A 23-year-old man who admitted striking two vehicles and fatally injuring a pedestrian within a brief period on Jan. 7 was sentenced to a long prison term yesterday by a judge who said the man's use of drugs that day should serve as a stern warning to the youth of the city.
In handing down a term of eight to 25 years in prison, D.C. Superior Court Judge Fred B. Ugast told the defendant, Francis D. Adams Jr., that "not only are you wrecking your own life but you are making victims of innocent people."
Adams has acknowledged that he had used drugs since the sixth grade and had been "shooting cocaine" and smoking PCP heavily for five days prior to the spree of car accidents that culminated in the death of 37-year-old Sharlee R. McDonald. Adams also told police he had "some PCP and cocaine" the morning of the accident.
Adams, who lives in Waldorf, Md., earlier pleaded guilty to involuntary manslaughter while armed in exchange for the government's agreement to drop other charges in connection with the events on the day of the accident.
"This sentence reflects in part my feelings that what we have here is a felony murder, almost a felony murder," Ugast told Adams.
Adams stood as he addressed the judge and the members of McDonald's family in the courtroom. He said he was "very, very sorry about what happened . . . she was completely an innocent person at this time." Adams, who had been released from prison on another conviction two weeks before the accident, will not be eligible for parole for at least eight years.
Prosecutor Gordon Andrew McKay told the judge that Adams' history of drug abuse was "not an excuse" and that Adams had committed a number of crimes that day.
McKay described in court how on that morning Adams began "the fatal chain of events" when he fled the Greyhound Bus Terminal at 1110 New York Ave. NW after a Greyhound official found Adams attempting to steal packages from the station. The prosecutor said Adams fled in a stolen car he had won the day before in a pool game.

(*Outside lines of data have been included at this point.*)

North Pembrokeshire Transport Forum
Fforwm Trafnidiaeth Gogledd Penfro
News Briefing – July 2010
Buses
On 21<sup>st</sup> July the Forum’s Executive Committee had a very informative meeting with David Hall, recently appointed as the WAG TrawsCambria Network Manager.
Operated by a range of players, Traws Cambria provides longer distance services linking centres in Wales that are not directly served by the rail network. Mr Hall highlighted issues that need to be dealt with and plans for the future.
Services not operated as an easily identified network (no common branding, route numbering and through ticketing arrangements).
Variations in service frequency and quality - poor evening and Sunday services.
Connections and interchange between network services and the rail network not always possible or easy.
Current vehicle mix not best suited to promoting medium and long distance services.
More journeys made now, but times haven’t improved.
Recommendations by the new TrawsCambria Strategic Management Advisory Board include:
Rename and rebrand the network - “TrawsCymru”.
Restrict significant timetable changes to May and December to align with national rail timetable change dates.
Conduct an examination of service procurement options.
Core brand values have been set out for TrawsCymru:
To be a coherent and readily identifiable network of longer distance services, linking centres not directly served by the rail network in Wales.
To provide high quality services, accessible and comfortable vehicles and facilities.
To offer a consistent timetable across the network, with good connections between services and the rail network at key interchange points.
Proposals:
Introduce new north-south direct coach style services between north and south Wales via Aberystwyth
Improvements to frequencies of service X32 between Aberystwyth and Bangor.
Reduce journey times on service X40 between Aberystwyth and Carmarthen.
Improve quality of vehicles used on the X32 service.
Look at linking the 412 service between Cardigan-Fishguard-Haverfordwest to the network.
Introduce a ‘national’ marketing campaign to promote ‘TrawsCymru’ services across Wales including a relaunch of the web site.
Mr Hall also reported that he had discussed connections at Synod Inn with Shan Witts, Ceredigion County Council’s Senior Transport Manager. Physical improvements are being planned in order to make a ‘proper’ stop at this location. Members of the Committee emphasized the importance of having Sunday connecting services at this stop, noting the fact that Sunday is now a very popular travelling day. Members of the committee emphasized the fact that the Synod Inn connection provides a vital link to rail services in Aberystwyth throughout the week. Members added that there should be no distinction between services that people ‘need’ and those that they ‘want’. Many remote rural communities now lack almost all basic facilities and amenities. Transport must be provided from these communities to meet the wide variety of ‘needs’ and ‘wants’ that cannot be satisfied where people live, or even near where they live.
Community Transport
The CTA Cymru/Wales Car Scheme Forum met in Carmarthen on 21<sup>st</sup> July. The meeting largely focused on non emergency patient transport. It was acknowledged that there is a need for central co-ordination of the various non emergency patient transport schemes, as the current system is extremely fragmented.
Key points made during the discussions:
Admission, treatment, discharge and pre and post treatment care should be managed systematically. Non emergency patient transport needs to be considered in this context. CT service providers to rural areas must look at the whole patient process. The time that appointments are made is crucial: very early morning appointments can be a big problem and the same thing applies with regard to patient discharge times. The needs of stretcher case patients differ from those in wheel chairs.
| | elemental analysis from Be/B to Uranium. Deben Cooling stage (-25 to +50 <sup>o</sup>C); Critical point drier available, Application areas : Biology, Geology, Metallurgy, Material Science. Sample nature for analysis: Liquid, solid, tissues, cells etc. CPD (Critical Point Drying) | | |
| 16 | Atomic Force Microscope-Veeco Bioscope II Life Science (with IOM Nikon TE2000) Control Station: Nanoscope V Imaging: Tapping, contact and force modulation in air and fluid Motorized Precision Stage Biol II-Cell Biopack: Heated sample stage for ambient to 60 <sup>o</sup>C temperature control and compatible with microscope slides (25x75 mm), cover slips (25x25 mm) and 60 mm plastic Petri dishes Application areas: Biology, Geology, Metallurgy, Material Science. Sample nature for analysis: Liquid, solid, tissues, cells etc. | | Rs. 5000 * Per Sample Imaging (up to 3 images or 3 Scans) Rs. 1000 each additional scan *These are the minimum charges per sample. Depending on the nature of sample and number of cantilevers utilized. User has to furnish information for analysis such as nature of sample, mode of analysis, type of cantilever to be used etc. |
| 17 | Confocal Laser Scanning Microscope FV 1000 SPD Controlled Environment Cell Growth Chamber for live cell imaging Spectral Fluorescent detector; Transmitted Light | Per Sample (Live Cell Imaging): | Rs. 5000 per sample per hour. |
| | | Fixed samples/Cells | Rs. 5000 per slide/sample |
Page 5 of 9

After he sped off, McKay said Adams struck a taxicab and then ran a red light before colliding with a truck. Adams, who did not have a license, did not stop or slow down after either crash and continued at a quick pace until he struck McDonald who was walking in a crosswalk, McKay said.
McDonald's body came crashing through the car, McKay said, but Adams kept driving along 11th Street, carrying the woman's body for about 90 feet until it was flung to the ground when Adams made an abrupt U-turn.